Use of Transporters to Selectively Deliver Agents to Trypanosomes
Lead Research Organisation:
University of Dundee
Department Name: Biological Sciences
Abstract
Human African trypanosomiasis (HAT), more commonly known as sleeping sickness is prevalent in sub-Saharan Africa and is inevitably fatal unless treated. It is caused by single-celled parasites, which live in the blood stream and eventually invade the brain. The current drugs available to treat the disease are unsatisfactory, due to issues such as toxicity, resistance, difficulty in administration of the drugs, lack of efficacy and cost. In this basic science proposal we aim to start the development of new drugs. The parasites which cause HAT require nutrients from the human host for their survival. To take up these nutrients, they have transporters in their cell membranes. Some of these transporters are very different from those found in human cell membranes.

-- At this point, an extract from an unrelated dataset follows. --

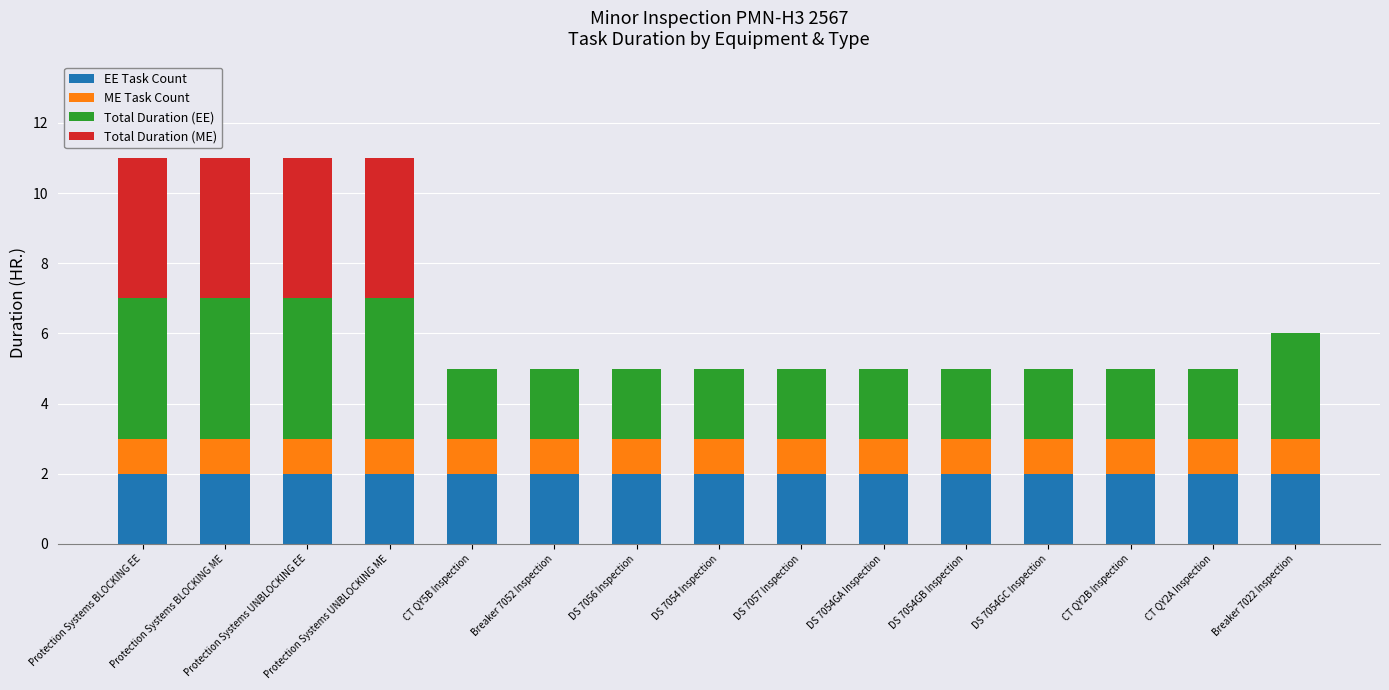

What is the sum of all EE Task Count values?

30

One particular transporter, usually involved in carrying important chemicals called purines into cells, can be tricked into carrying other classes of molecules (transporter motifs), which are not carried by mammalian purine transporters. We aim to develop new classes of drugs to treat HAT by attaching compounds that will kill parasites to these transporter motifs. These compounds should then selectively kill the parasites. The project will consist of design and preparation of these compounds, evaluation and studying how the compounds work.
Technical Summary
The parasites which give rise to Human African Trypanosomiasis (HAT) have a requirement for nutrients from the host. To enable this, trypanosomes have specific transporters, some of which have unusual substrate specificities. For example, it has been established that melamine and benzamidine derivatives, including some current drugs, are selectively concentrated in the parasite by the P2 aminopurine transporter and some other carriers. We have been interested in using these transporters to selectively concentrate trypanocidal toxins in the parasite. By attaching melamine moieities to trypanocidal compounds we have had significant success using this strategy. In this proposal, we wish to extend this approach to consider the delivery of new classes of compound to the parasite and to attach compounds to the benzamidine moiety as well. The project will consist of preparation of compounds and then analysis of these compounds for uptake into the parasite, trypanocidal activity, mode of action and resistance studies.